Born Royal Oak, MI, 1972 / BFA, University of Michigan; MFA, Otis College of Art and Design, Los Angeles, CA / Lives in Southfield, MI
You could be forgiven for mistaking Patrick Hill for a minimalist. After all, a cursory glance at his sculptures will tell you that he is a native speaker of that iconically laconic language. Geometric forms in clean configurations? Check. An aesthetic of carefully considered refusal and reduction? Certainly. An exquisite sensitivity to space, balance, and the materiality of matter? That’s him, all right.
But in its reductive simplicity, minimalism ultimately leads to a conceptual dead-end. “What you see is what you get” only gets you so far in a time when art aspires to boundlessness. Taking cues from feminist artists, Hill circumvents this impasse by using minimal forms to go deep inside, to explore the body and aspects of subjective experience like identity, sexuality, frailty, and failure. (In his words: “It’s Richard Serra, only less ‘dude’.”) He finds source material not just in material itself, but in his personal experience and the wider worlds of fashion, pop culture, art history, and Eastern aesthetics and spirituality—a sprawling mixture that accretes, in his hands, into fragile monuments to interiority and human imperfection.

### REQUIRED WORK
a: Copy word for word the part of the Patrick Hill profile between "Born Royal Oak, MI, 1972" and "him, all right.", inclusive.
b: In the Patrick Hill profile, where did Hill earn his MFA?

### RECORDED INFORMATION
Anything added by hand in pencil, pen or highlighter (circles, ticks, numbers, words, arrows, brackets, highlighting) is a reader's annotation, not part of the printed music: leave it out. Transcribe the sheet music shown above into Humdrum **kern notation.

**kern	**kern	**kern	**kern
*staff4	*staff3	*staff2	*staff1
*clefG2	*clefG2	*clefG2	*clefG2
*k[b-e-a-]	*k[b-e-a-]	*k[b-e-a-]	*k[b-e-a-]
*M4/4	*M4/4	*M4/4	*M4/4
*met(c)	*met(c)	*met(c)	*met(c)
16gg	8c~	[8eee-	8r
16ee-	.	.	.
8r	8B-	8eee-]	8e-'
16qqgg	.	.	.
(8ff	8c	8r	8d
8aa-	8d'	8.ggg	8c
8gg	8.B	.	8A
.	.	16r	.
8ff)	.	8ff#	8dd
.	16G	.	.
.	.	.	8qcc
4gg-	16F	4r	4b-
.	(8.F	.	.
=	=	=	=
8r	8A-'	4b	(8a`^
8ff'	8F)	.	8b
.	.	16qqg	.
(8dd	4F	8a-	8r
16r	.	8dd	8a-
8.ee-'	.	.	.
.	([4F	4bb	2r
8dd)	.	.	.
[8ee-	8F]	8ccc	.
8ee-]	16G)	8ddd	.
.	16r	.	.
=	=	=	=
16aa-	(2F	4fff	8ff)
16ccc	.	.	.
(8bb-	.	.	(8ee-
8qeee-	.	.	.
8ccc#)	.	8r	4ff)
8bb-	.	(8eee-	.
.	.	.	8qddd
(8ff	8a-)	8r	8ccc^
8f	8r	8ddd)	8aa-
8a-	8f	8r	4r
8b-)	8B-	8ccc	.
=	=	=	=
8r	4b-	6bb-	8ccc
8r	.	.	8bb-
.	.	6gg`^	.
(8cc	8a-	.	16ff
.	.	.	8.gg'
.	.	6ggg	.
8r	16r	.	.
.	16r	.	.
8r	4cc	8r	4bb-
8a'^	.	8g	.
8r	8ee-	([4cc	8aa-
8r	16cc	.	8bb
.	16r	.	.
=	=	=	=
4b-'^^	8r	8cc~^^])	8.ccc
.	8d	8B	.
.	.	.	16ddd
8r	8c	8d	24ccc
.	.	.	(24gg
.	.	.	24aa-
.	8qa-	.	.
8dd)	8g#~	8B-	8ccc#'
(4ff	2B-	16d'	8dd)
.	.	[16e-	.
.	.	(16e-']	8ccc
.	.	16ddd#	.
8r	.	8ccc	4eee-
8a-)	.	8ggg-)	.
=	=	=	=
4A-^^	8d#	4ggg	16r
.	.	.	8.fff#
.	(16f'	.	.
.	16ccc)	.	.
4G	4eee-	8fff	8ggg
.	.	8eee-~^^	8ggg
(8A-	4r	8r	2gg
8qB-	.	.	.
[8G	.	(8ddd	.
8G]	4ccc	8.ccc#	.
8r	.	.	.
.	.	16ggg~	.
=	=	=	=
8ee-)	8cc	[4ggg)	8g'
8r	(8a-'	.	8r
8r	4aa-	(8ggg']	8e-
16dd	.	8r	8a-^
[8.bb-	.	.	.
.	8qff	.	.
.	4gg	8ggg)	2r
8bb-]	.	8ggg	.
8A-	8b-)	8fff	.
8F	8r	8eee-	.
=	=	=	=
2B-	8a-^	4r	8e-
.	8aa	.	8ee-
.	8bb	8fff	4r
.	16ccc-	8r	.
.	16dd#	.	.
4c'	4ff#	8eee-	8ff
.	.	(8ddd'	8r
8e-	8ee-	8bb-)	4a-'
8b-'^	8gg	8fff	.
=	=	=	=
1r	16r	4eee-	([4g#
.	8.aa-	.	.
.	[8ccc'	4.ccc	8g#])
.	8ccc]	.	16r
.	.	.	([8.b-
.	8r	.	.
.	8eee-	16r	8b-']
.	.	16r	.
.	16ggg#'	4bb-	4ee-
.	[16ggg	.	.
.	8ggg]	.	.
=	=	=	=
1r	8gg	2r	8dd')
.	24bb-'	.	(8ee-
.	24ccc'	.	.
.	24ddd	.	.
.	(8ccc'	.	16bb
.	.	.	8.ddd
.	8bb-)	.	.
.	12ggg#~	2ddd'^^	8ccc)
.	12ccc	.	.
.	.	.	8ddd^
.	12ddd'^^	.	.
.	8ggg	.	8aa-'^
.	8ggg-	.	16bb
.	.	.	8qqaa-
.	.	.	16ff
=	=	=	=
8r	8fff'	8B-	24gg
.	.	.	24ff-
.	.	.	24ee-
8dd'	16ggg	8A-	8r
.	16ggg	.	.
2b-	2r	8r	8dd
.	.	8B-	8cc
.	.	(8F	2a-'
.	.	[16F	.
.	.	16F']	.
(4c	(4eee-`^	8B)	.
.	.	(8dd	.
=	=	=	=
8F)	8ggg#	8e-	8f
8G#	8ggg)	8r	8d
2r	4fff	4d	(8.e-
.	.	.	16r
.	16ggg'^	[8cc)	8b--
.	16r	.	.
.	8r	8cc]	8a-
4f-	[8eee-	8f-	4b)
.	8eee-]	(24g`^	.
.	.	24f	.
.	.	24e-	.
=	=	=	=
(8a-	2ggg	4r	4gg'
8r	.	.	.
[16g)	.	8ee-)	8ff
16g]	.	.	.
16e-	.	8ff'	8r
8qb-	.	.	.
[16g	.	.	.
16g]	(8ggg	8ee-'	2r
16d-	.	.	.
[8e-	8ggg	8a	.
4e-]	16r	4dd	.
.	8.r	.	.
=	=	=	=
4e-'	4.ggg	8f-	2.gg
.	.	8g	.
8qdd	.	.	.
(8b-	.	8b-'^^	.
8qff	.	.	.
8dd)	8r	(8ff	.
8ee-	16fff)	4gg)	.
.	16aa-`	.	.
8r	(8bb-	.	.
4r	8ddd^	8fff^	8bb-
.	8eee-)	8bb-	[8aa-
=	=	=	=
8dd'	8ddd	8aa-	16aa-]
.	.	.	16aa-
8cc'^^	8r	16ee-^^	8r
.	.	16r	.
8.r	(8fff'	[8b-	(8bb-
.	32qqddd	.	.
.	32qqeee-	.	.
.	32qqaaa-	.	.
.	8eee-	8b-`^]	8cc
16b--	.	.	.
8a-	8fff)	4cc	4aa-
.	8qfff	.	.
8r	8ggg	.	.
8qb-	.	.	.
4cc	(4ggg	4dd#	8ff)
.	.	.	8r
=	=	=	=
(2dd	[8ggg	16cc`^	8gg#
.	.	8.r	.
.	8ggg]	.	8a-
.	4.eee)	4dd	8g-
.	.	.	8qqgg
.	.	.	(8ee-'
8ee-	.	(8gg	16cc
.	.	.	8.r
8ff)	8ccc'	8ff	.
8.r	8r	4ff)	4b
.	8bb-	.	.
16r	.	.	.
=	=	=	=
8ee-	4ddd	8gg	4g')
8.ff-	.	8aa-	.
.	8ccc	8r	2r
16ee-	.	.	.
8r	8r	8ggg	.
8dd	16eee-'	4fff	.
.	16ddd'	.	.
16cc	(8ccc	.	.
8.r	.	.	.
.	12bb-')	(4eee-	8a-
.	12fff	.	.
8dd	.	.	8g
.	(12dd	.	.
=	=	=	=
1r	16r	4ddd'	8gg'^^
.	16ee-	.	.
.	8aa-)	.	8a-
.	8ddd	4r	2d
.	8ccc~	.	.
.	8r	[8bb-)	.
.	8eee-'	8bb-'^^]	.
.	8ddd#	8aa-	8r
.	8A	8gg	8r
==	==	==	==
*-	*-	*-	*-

### YOUR RESPONSES
a:
Born Royal Oak, MI, 1972 / BFA, University of Michigan; MFA, Otis College of Art and Design, Los Angeles, CA / Lives in Southfield, MI
You could be forgiven for mistaking Patrick Hill for a minimalist. After all, a cursory glance at his sculptures will tell you that he is a native speaker of that iconically laconic language. Geometric forms in clean configurations? Check. An aesthetic of carefully considered refusal and reduction? Certainly. An exquisite sensitivity to space, balance, and the materiality of matter? That’s him, all right.

b: Otis College of Art and Design, Los Angeles, CA